[RECORDS FOR THE TASK Boundary: Start]

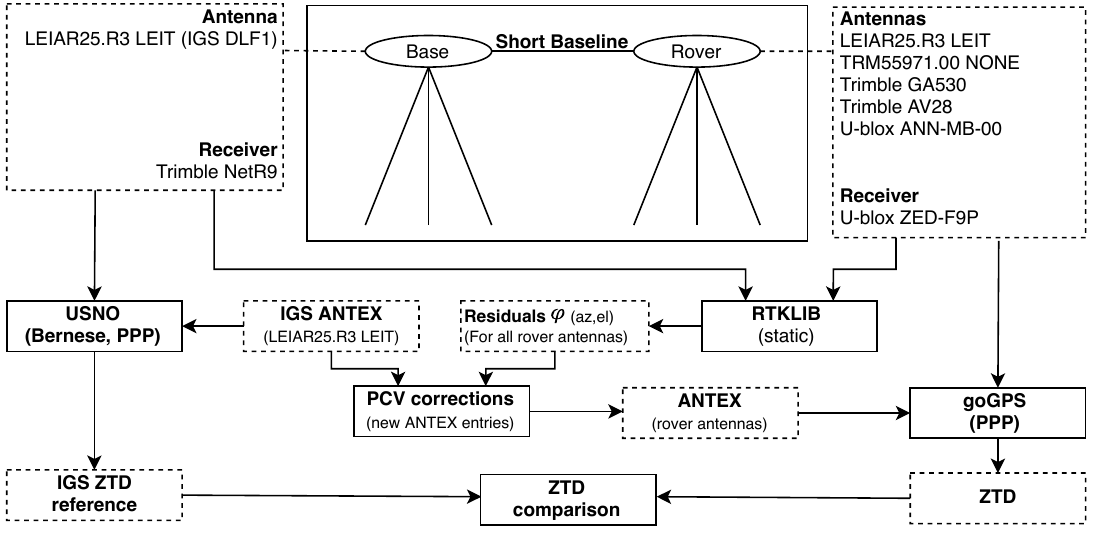
Figure 2. Steps in the Zenith Tropospheric Delay (ZTD) evaluation procedure. The top central box illustrates the short baseline with base station (DLF1) on the left and rover on the right. The base station DLF1 uses a Trimble NetR9 receiver and LEIAR25.R3 LEIT antenna, which did not change during the time frame of our experiment. The rover is illustrated on the right, with an U-blox ZED-F9P receiver and five antenna types applied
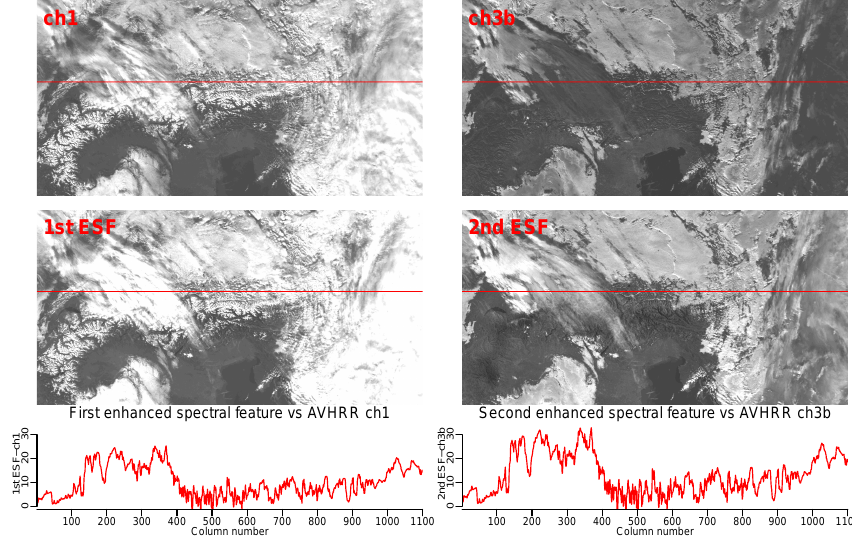
Fig. 1. Differences between enhanced spectral features (ESFs) generated by the invariant coordinate system (ICS) transformation and the AVHRR channel 1 (0.6µm) and channel 3b (3.7µm). Bottom panels depict the differences between the ESFs and the AVHRR reflectances retrieved from the spectral profiles marked as the red lines. For details see Sects. 3.2.2 and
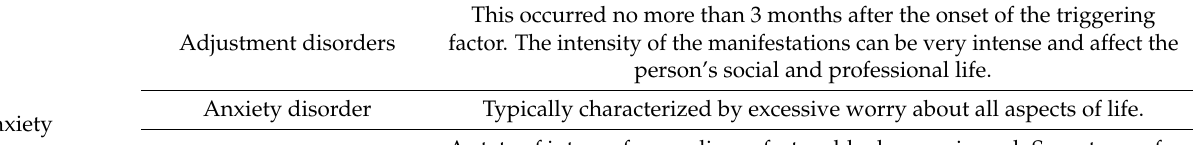
Table 4. Neuropsychiatric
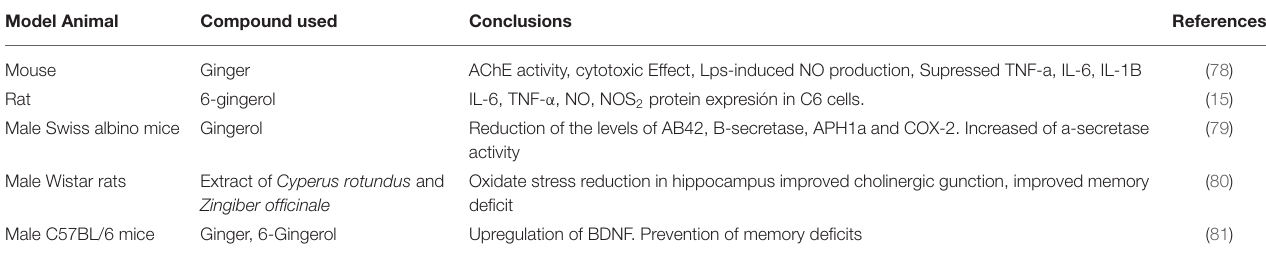
TABLE 1 | Preclinical studies of ginger and Alzheimer’s disease. Model Animal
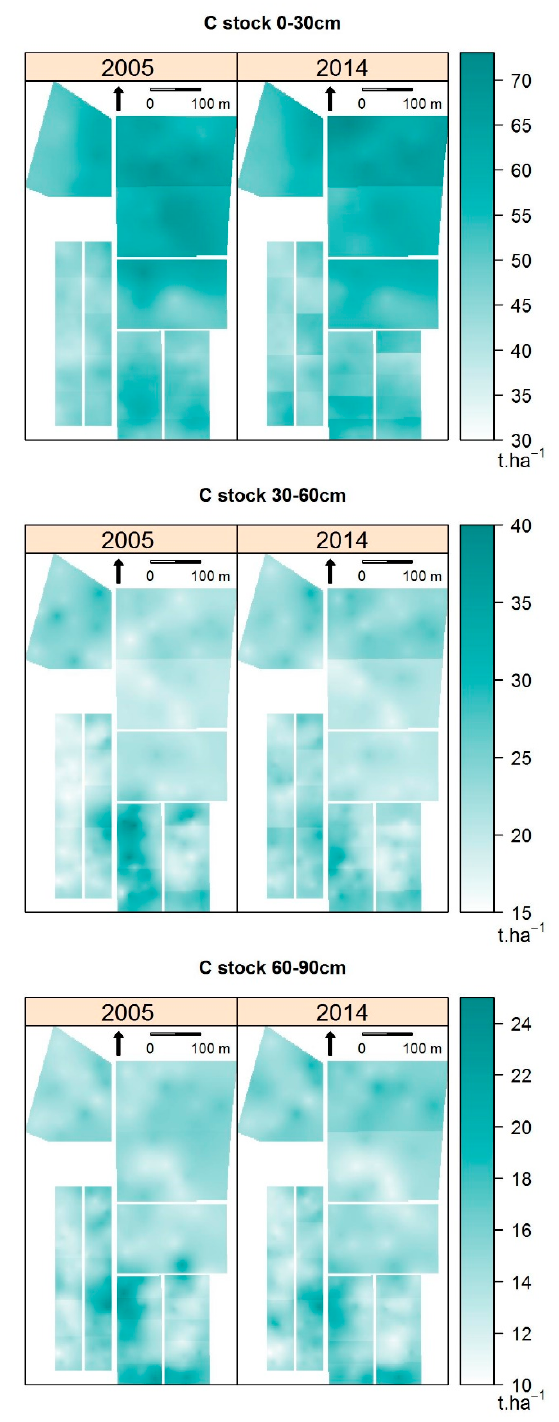
Figure 2. Co-kriging predicted C 2005 stock and C 2014 stock for 0–30, 30–60 and 60–90 cm depths.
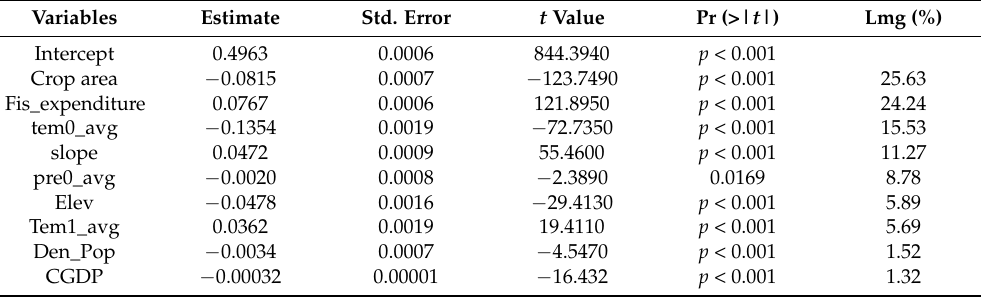
Table 4. Results of the Multiple Linear Regression model with 9 selected variables.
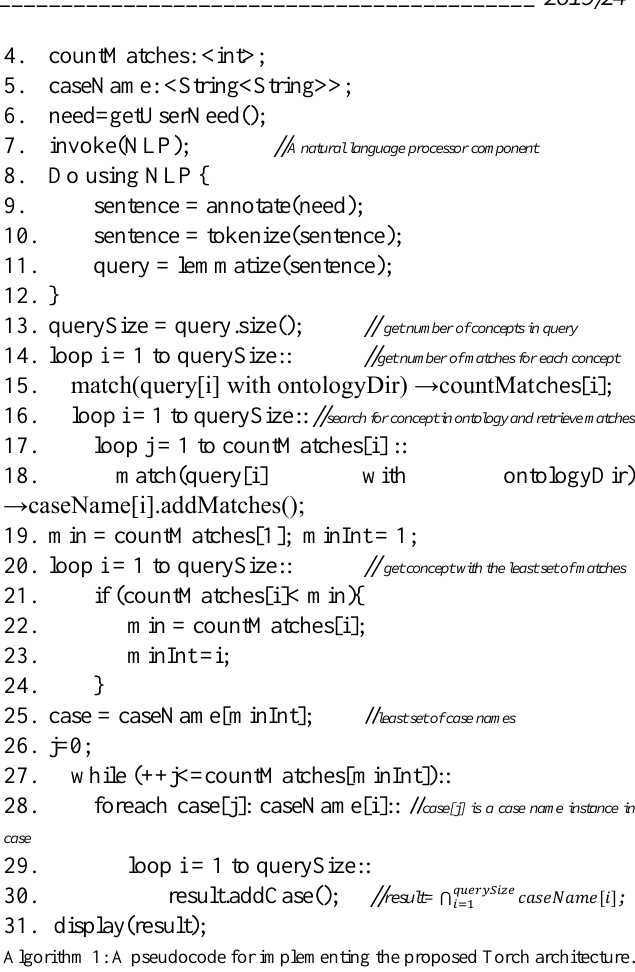
Algorithm 1: A pseudocode for implementing the proposed Torch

[RECORDS FOR THE TASK Boundary: End]

• ACTIVITY: Copy each line from the entries above that has the word "Figure" in it.

• ANSWER TO THIS EXERCISE:
Figure 2. Steps in the Zenith Tropospheric Delay (ZTD) evaluation procedure. The top central box illustrates the short baseline with base station (DLF1) on the left and rover on the right. The base station DLF1 uses a Trimble NetR9 receiver and LEIAR25.R3 LEIT antenna, which did not change during the time frame of our experiment. The rover is illustrated on the right, with an U-blox ZED-F9P receiver and five antenna types applied
Figure 2. Co-kriging predicted C 2005 stock and C 2014 stock for 0–30, 30–60 and 60–90 cm depths.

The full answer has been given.